# Bettas and kitties



## bugwitch (Apr 12, 2009)

Yes....I said kitties. Now, I know I am going to get a lot of flack for this, but I initially purchased my betta as a form of 'Cat TV'. Well, I really like the little guy and my cats seem to like him too. He is in an enclosed tank so they cannot get to him, try as though they might.

I have not yet figured out if the little guy is excessively bothered by the cats pawing at the tank or not. Some times he will just lay there while JD (cat #1) paws at the tank. Other times he will move around a bit. It is not constant. The cats do not always go after him, although I cannot speak for when I am not home.

Should I be worried about the fish? Is he going to have a heart attack or something because of the kitties trying to get him? Do any of you have experience with cats (or other creatures) trying to get or playing with your bettas?

**first post...ooh, exciting**


----------



## rockstar26 (Apr 12, 2009)

that may stress your fish out a bit...... you want a form of "cat tv" givey your cat catnip......


----------



## aunt kymmie (Jun 2, 2008)

Hi Bugwitch, welcome to the forum! I'd be too worried about my bettas while I was gone if my cats developed a super keen interest in them. My betta tanks are also enclosed but I've seen some pretty determined cats so I keep my cats away from my tanks. Instead I've got bird feeders hanging out on the patio which entertains them. Actually, I think it drives them crazy! 
I'm not sure if constant "pawing" bothers fish. I know tapping on tanks is an irritant for fish but I doubt your cats are tapping on the tanks with their paws.


----------



## froglady (Apr 12, 2009)

I have a cat that likes to watch the fish including my betta. but I made sure she knows to stay away from his tank. the fish dont like the stress of a cat pawing the tank. trust me they dont. hope this helps.


----------



## onekatietwo (Apr 12, 2009)

My fish doesn't seem bothered by my mom's cat. As long as you're sure they can't knock it over or anything... and you give your betta a little something to hid behind once in a while (a few tall, thick plants and maybe one of those fake cave things) I think you'll be golden. 

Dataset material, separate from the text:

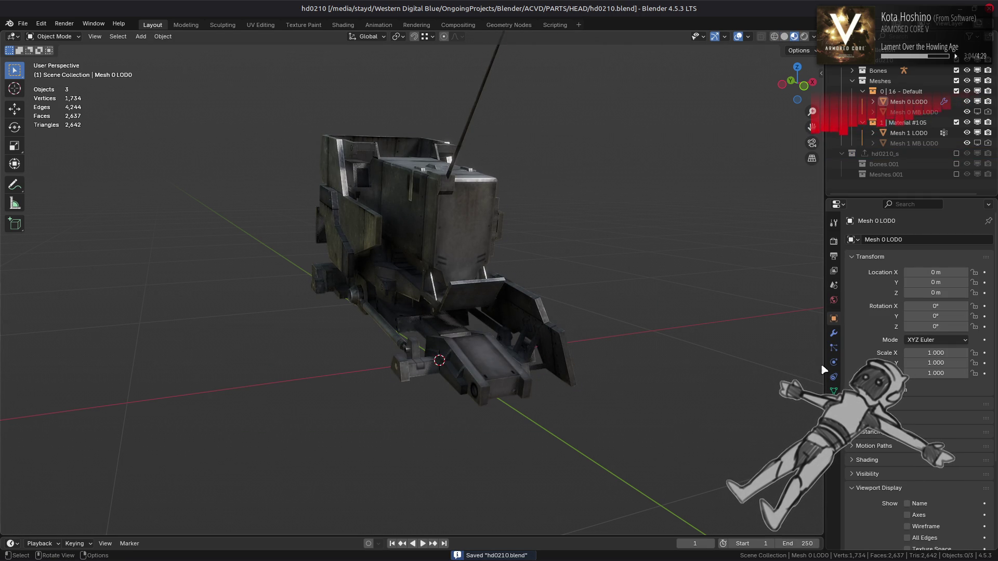
- Select Mesh 0 LOD0 and review its WeightedNormal modifier, keeping Corner Angle weighting
{"action": "left_click", "coordinate": [833, 391]}
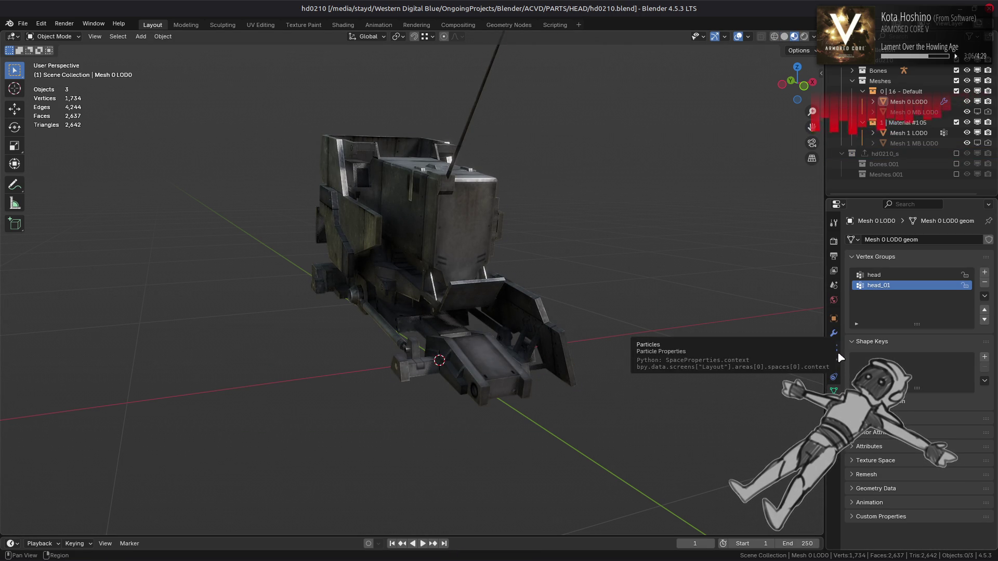
{"action": "left_click", "coordinate": [910, 104]}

Mine doesn't really even seem to notice the cat and he's been quite healthy since I brought him to my mom's.
Also, I think the cat has lost interest in pawing at the tank. He'll lay there and watch the fish, but that's about it.
And that is something my fish is very used to from me.


----------



## onekatietwo (Apr 12, 2009)

Oh, also, stress effects fish even more apparently than it effects (affects? haha. I don't know) us. So if your fish DOES get sick DEFINITELY remove the cats while he is recovering. But as long as he is healthy, I would say don 't worry about it.


----------



## MrVampire181 (May 12, 2009)

My cat knows better than to go by my fish, since he got sick from drinking the filter water.


----------



## dramaqueen (Jul 7, 2008)

Some people let their cats drink from the fish bowls. That couldn't be healthy for the cat OR the fish.


----------



## MrVampire181 (May 12, 2009)

It isn't healthy, especially when it's the tank above your bed, cat falls, hits you, cats dead


----------



## IonBaller07 (Mar 29, 2009)

How big is your tank, if its a little 1g bowl with no hiding I dont reccomend it, but if its a 10g with many hiding spots, well I still wouldnt recomend it, but I think it would be alright.


----------



## MrVampire181 (May 12, 2009)

5 gallon,


----------



## LaniBaby (Apr 14, 2009)

my cats don't really pay any attention to the bettas, but my tanks are up where they can't reach them. they could, theoretically, jump from the stove onto the pantry stand where the bettas live, but they haven't bothered. if i hold my little cat up to watch them, she tries to paw the tank but the fish don't seem to care. they're acrylic tanks, though, so i try to avoid any cat nails on them or i won't be able to see the fish through the forest of scratches.


----------



## dramaqueen (Jul 7, 2008)

There isn't anything wrong with cats watching fish as long as they don't try to hurt them.


----------



## moni0310 (May 22, 2009)

my betta has a really outgoing personality haha...my little kitten tried to drink out of his bowl and my betta jumped up and nipped his nose haha... it was very funny and luckily mycat learned his lesson


----------



## dramaqueen (Jul 7, 2008)

Thats pretty funny! I'm glad the cat learned his lesson.


----------